> **Provided records**
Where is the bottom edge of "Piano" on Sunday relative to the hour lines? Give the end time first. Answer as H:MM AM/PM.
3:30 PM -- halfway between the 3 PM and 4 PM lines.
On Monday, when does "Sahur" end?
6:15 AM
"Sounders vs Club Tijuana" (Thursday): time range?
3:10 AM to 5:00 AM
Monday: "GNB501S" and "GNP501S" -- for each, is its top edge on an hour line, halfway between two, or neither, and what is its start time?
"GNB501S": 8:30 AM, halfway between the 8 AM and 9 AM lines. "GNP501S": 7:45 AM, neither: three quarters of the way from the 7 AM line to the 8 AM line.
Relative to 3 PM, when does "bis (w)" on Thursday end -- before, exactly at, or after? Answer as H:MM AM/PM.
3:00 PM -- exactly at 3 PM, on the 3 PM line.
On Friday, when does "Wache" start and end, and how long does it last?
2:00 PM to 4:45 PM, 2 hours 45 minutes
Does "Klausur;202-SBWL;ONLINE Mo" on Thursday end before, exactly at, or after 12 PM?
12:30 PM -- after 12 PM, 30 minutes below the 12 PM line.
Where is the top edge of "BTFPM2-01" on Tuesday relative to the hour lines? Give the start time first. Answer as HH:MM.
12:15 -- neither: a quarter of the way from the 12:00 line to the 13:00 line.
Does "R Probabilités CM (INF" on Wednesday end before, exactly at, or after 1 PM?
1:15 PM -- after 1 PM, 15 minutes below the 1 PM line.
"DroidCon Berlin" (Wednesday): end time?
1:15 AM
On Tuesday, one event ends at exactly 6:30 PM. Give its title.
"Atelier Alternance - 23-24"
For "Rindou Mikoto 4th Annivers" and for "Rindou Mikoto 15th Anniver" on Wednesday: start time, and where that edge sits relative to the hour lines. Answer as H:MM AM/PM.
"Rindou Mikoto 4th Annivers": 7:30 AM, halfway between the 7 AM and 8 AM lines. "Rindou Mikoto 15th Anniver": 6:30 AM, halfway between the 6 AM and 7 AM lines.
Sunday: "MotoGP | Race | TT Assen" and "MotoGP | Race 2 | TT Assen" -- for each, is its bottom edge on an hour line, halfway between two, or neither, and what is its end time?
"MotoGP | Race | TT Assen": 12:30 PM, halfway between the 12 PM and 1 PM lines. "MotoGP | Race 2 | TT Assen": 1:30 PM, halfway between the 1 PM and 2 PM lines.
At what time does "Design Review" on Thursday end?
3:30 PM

> **Goal**
Copy out the data above word for word, from the line with "Relative to 3" to the line with "12:15 -- neither: a", including both of those lines.

> **The result**
Relative to 3 PM, when does "bis (w)" on Thursday end -- before, exactly at, or after? Answer as H:MM AM/PM.
3:00 PM -- exactly at 3 PM, on the 3 PM line.
On Friday, when does "Wache" start and end, and how long does it last?
2:00 PM to 4:45 PM, 2 hours 45 minutes
Does "Klausur;202-SBWL;ONLINE Mo" on Thursday end before, exactly at, or after 12 PM?
12:30 PM -- after 12 PM, 30 minutes below the 12 PM line.
Where is the top edge of "BTFPM2-01" on Tuesday relative to the hour lines? Give the start time first. Answer as HH:MM.
12:15 -- neither: a quarter of the way from the 12:00 line to the 13:00 line.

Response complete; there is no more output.